• _Aim of the task_
In the entries, find all lines that hold the word "FlutterLocalNotificationsPlugin" and copy them.
[[ Information supplied, beginning ]]
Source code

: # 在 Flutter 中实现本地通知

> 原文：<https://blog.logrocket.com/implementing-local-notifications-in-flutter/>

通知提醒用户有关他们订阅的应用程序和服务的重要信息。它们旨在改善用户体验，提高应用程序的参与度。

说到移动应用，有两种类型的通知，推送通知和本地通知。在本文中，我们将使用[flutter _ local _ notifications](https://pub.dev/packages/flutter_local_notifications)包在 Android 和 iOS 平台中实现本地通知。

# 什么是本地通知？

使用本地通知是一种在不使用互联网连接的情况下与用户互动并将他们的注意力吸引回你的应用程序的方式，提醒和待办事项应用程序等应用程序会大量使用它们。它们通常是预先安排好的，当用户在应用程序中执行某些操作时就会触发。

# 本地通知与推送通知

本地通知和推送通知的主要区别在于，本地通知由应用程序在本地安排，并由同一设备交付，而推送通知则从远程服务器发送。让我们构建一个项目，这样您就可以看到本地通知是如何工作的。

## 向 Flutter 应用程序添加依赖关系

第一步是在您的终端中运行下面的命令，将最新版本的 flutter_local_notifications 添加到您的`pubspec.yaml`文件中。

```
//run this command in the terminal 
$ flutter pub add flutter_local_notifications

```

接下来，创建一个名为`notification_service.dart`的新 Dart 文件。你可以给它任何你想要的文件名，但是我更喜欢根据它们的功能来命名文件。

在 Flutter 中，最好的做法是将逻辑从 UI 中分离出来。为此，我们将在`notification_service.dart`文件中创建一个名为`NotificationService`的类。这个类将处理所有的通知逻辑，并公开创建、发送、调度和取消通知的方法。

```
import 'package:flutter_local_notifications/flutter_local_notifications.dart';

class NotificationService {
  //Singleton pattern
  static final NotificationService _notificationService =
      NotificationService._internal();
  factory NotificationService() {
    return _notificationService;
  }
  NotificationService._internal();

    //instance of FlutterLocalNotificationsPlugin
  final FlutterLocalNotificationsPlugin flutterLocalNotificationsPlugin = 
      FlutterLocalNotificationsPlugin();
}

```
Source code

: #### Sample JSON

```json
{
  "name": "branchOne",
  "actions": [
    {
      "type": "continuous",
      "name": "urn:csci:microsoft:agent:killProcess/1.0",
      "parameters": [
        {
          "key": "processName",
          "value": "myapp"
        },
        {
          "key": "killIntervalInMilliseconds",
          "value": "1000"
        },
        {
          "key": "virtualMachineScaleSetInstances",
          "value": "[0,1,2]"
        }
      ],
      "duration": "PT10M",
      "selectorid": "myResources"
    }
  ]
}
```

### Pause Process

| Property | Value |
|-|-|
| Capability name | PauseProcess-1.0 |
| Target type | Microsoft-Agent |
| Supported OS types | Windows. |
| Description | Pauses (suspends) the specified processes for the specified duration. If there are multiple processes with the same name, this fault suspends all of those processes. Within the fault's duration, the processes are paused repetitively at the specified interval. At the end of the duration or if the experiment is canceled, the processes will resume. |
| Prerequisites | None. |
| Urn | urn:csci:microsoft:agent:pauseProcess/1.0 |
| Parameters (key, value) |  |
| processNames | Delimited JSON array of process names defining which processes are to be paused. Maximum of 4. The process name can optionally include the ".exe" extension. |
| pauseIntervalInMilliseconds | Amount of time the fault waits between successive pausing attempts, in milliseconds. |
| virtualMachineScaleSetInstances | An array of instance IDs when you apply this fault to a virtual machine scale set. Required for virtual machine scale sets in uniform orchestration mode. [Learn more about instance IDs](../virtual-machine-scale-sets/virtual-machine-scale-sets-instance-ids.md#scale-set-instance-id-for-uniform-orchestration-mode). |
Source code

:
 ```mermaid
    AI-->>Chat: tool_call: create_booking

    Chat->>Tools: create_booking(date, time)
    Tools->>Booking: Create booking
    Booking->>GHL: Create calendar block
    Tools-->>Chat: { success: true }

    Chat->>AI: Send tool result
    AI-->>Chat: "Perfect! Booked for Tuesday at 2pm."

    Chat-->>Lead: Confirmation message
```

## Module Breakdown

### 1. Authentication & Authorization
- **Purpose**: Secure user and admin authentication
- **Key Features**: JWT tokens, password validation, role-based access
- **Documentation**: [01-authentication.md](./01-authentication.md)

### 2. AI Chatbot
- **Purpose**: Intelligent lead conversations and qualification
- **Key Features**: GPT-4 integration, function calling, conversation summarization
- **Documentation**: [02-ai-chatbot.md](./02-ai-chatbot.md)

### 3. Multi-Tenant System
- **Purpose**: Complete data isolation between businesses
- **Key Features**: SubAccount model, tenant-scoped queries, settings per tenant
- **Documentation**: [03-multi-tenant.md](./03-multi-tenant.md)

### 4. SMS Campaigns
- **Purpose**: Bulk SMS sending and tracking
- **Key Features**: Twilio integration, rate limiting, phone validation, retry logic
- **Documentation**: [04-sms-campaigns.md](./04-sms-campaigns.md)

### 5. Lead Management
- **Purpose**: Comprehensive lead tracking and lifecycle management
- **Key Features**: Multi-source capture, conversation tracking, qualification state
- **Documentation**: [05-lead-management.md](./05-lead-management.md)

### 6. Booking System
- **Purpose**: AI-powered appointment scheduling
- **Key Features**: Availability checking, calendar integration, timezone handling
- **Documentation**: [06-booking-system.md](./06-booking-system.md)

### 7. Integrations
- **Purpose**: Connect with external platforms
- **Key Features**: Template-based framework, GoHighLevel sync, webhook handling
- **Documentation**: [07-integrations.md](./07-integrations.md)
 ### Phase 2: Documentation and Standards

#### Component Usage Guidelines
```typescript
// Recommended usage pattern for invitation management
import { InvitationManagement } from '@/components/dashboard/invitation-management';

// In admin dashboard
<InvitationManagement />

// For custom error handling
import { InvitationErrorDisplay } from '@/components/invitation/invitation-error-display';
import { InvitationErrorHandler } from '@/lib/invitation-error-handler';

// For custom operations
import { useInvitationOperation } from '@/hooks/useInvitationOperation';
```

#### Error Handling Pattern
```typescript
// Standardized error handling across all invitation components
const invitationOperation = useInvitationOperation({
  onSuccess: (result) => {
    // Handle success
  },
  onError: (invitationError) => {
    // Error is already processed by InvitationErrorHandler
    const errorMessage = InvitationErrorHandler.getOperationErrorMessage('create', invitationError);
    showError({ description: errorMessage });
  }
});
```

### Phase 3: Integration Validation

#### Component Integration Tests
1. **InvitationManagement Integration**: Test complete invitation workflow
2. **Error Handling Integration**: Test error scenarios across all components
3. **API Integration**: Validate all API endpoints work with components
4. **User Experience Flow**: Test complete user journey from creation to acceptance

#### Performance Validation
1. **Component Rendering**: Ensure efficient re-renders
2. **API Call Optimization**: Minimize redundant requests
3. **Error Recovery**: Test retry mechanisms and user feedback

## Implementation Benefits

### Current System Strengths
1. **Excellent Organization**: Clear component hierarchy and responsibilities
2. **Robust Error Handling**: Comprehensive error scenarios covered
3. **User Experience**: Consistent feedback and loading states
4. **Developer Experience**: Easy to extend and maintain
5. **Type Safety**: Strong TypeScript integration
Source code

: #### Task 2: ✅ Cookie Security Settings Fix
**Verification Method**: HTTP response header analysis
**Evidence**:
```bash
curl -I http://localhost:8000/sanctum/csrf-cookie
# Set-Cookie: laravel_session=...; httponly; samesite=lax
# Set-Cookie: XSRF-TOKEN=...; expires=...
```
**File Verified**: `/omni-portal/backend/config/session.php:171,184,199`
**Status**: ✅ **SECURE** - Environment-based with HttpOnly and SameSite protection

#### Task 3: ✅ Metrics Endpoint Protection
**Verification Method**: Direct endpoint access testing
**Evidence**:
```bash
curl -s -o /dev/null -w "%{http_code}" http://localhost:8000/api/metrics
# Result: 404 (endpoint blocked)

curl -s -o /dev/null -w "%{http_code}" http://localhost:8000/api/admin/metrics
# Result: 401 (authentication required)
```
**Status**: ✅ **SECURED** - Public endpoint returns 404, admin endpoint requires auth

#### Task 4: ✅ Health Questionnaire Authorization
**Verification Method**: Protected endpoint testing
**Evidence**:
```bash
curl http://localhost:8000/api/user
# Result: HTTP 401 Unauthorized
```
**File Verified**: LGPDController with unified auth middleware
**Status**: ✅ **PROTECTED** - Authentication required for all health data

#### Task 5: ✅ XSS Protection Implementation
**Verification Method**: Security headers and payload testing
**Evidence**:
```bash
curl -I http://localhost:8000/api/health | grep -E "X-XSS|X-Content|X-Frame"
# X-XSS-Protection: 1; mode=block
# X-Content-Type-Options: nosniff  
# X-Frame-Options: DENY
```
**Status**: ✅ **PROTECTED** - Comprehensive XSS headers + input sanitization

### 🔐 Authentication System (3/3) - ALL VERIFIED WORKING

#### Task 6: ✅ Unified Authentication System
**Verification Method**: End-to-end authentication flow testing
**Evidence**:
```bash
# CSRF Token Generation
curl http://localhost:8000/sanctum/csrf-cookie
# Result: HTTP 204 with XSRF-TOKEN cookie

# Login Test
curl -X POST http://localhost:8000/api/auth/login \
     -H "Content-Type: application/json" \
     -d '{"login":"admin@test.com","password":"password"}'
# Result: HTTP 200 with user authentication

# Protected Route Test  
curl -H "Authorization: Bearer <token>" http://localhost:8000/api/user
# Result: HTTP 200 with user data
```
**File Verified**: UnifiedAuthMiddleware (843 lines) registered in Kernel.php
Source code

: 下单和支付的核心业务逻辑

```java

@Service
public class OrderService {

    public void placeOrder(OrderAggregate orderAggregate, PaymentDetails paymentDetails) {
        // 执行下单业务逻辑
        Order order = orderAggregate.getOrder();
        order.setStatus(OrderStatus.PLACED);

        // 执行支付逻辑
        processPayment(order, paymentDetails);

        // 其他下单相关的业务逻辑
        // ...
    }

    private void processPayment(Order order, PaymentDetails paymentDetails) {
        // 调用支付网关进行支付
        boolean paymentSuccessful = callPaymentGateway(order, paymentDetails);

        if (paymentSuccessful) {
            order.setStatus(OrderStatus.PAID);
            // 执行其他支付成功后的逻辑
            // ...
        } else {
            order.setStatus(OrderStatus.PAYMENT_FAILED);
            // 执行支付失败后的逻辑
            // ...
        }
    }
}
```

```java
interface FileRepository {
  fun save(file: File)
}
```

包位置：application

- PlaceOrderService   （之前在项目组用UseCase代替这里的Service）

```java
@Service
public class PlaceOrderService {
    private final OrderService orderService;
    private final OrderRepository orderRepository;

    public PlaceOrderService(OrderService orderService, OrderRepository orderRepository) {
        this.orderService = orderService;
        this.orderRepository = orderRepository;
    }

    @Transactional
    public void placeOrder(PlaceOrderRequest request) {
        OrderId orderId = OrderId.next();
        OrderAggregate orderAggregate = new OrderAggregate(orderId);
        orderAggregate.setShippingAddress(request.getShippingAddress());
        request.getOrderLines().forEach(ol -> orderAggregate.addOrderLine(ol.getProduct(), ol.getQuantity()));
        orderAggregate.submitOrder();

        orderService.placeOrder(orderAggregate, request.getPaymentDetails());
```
[[ Information supplied, end ]]
• _Answer below_
    //instance of FlutterLocalNotificationsPlugin
  final FlutterLocalNotificationsPlugin flutterLocalNotificationsPlugin = 
      FlutterLocalNotificationsPlugin();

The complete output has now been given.